Task 1:
State how many lines in the rows below contain the word "Precio". Give only the number.
Provided text below:
I'm building an asynchronous RESTful web service and I'm trying to figure out what the most scalable and high performing solution is. Originally, I planned to use the FriendFeed configuration, using one machine running nginx to host static content, act as a load balancer, and act as a reverse proxy to four machines running the Tornado web server for dynamic content. It's recommended to run nginx on a quad-core machine and each Tornado server on a single core machine. Amazon Web Services (AWS) seems to be the most economical and flexible hosting provider, so here are my questions:
1a.) On AWS, I can only find c1.medium (dual core CPU and 1.7 GB memory) instance types. So does this mean I should have one nginx instance running on c1.medium and two Tornado servers on m1.small (single core CPU and 1.7 GB memory) instances?
1b.) If I needed to scale up, how would I chain these three instances to another three instances in the same configuration?
2a.) It makes more sense to host static content in an S3 bucket. Would nginx still be hosting these files?
2b.) If not, would performance suffer from not having nginx host them?
2c.) If nginx won't be hosting the static content, it's really only acting as a load balancer. There's a great paper here that compares the performance of different cloud configurations, and says this about load balancers: "Both HaProxy and Nginx forward traffic at layer 7, so they are less scalable because of SSL termination and SSL renegotiation. In comparison, Rock forwards traffic at layer 4 without the SSL processing overhead." Would you recommend replacing nginx as a load balancer by one that operates on layer 4, or is Amazon's Elastic Load Balancer sufficiently high performing?
1a) Nginx is asynchronous server (event based), with single worker itself they can handle lots of simultaneous connection (max_clients = worker_processes * worker_connections/4 ref) and still perform well. I myself tested around 20K simultaneous connection on c1.medium kind of box (not in aws). Here you set workers to two (one for each cpu) and run 4 backend (you can even test with more to see where it breaks). Only if this gives you more problem then go for one more similar setups and chain them via an elastic load balancer
1b) As said in (1a) use elastic load balancer. See somebody tested ELB for 20K reqs/sec and this is not the limit as he gave up as they lost interest.
2a) Host static content in cloudfront, its CDN and meant for exactly this (Cheaper and faster then S3, and it can pull content from s3 bucket or your own server). Its highly scalable.
2b) Obviously with nginx serving static files, it will now have to serve more requests to same number of users. Taking that load away will reduce work of accepting connections and sending the files across (less bandwidth usage).
End of Provided text.
Task 2:
In the forum thread above about hosting a web service on AWS, roughly how many simultaneous connections did the answerer test on a c1.medium kind of box?
Data provided below:
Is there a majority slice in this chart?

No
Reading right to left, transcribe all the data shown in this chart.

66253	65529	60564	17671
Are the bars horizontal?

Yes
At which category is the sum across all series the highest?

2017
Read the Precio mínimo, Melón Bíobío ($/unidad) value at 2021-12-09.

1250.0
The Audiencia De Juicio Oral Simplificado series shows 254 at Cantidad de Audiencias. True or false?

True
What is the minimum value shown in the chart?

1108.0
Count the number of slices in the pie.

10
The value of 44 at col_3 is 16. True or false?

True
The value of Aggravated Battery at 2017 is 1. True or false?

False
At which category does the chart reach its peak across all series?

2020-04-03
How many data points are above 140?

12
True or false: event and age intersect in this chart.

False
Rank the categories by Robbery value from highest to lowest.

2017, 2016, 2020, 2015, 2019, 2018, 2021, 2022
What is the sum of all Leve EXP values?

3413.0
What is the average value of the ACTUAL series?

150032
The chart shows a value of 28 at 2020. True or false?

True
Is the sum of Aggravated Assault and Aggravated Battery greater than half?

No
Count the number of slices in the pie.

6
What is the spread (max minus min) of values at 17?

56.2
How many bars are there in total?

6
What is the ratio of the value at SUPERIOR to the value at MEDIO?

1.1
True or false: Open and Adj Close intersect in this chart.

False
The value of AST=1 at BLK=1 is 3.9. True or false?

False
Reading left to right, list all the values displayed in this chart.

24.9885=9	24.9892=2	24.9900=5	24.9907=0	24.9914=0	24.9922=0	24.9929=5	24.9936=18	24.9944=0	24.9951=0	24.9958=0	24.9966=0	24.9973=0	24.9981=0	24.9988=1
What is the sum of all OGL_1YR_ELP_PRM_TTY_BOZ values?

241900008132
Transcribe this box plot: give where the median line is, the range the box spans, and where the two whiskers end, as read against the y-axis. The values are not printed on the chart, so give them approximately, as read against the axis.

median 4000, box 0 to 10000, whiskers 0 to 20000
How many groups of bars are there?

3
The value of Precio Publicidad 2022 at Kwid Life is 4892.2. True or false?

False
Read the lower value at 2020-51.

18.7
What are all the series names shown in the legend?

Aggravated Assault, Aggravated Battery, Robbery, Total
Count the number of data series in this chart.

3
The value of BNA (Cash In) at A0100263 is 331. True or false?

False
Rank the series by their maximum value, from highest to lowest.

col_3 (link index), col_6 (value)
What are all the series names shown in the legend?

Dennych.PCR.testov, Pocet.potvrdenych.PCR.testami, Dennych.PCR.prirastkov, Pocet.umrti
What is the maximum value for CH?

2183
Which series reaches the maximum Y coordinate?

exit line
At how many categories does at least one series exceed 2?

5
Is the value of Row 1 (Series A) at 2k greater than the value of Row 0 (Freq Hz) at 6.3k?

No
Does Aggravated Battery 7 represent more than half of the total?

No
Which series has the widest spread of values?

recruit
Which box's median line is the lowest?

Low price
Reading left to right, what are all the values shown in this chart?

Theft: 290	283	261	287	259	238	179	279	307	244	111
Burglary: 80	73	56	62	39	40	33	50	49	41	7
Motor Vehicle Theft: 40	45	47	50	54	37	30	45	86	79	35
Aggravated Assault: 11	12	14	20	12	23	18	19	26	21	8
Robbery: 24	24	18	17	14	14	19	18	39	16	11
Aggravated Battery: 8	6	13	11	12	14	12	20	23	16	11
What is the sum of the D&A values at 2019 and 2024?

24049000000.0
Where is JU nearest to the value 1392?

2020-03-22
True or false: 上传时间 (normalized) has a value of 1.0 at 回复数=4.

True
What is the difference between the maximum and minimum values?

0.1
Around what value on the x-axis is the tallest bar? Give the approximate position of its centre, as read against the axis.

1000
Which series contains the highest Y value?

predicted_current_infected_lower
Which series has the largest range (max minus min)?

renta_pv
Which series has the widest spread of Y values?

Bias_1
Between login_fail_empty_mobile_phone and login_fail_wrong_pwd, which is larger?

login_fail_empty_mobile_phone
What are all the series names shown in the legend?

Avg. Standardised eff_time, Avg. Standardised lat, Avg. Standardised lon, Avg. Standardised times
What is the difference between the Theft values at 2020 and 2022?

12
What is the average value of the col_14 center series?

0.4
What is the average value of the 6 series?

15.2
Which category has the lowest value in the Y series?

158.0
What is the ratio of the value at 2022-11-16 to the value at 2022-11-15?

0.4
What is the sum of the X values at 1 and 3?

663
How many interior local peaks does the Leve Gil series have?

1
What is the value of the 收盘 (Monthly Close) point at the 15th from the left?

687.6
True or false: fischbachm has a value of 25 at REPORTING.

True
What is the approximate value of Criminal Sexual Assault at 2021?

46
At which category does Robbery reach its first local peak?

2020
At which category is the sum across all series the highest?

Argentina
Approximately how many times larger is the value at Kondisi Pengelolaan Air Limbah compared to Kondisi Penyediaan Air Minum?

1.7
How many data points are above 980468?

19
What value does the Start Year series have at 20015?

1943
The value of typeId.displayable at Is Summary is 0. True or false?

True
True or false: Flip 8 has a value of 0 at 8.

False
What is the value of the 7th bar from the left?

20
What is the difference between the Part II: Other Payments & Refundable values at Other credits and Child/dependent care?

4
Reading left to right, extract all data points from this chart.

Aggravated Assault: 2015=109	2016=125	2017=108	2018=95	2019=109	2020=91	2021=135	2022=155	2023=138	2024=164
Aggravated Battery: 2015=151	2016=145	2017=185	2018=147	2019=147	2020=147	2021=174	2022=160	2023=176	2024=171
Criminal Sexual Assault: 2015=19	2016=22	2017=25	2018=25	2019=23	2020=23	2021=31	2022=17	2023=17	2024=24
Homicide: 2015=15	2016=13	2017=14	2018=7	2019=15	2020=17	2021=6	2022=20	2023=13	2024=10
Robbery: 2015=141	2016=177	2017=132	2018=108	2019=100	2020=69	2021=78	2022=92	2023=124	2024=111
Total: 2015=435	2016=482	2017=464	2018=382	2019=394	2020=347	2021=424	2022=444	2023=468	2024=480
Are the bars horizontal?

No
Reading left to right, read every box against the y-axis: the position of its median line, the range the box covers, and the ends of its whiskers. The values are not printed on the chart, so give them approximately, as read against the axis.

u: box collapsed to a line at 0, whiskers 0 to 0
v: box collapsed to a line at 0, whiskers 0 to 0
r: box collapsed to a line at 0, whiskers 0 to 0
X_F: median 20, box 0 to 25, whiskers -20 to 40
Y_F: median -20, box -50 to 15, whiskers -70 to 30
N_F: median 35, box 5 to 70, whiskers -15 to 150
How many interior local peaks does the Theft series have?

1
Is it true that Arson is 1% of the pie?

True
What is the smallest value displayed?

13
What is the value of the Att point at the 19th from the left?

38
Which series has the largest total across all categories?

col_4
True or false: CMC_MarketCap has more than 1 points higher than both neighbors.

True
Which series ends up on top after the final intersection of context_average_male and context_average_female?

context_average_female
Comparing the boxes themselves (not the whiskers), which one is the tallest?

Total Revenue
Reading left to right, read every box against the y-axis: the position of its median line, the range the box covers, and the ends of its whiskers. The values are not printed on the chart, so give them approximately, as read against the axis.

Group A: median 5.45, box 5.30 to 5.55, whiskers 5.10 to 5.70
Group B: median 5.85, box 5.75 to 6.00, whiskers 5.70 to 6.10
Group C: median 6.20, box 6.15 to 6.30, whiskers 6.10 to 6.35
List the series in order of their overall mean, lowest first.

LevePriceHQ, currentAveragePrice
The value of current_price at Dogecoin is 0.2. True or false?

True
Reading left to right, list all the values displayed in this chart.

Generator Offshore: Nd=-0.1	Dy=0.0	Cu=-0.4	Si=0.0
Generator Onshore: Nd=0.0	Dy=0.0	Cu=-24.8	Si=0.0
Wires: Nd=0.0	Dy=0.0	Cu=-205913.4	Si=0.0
End of Data provided.
Exercise answer 1:
2

Exercise answer 2:
Around 20K simultaneous connections.